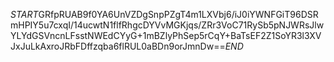 $START$GRfpRUAB9f0YA6UnVZDgSnpPZgT4m1LXVbj6/iJ0iYWNFGiT96DSRmHPIY5u7cxqI/14ucwtN1flfRhgcDYVvMGKjqs/ZRr3VoC71RySb5pNJWRsJlwYLYdGSVncnLFsstNWEdCYyG+1mBZlyPhSep5rCqY+BaTsEF2Z1SoYR3l3XVJxJuLkAxroJRbFDffzqba6flRUL0aBDn9orJmnDw==$END$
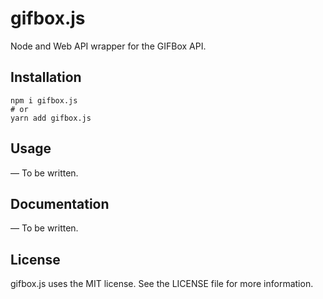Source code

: # gifbox.js

Node and Web API wrapper for the GIFBox API.

## Installation

    npm i gifbox.js
    # or
    yarn add gifbox.js

## Usage

— To be written.

## Documentation

— To be written.

## License

gifbox.js uses the MIT license. See the LICENSE file for more information.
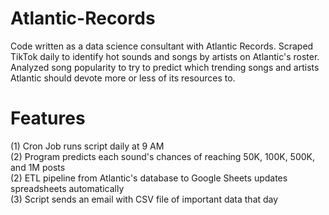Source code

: # Atlantic-Records
Code written as a data science consultant with Atlantic Records. Scraped TikTok daily to identify hot sounds and songs by artists on Atlantic's roster. Analyzed song popularity to try to predict which trending songs and artists Atlantic should devote more or less of its resources to.

# Features

(1) Cron Job runs script daily at 9 AM  
(2) Program predicts each sound's chances of reaching 50K, 100K, 500K, and 1M posts  
(2) ETL pipeline from Atlantic's database to Google Sheets updates spreadsheets automatically  
(3) Script sends an email with CSV file of important data that day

-------------------------

Within the material above, find every line containing the word "file" and copy it.

■ RESPONSE:
gifbox.js uses the MIT license. See the LICENSE file for more information.
(3) Script sends an email with CSV file of important data that day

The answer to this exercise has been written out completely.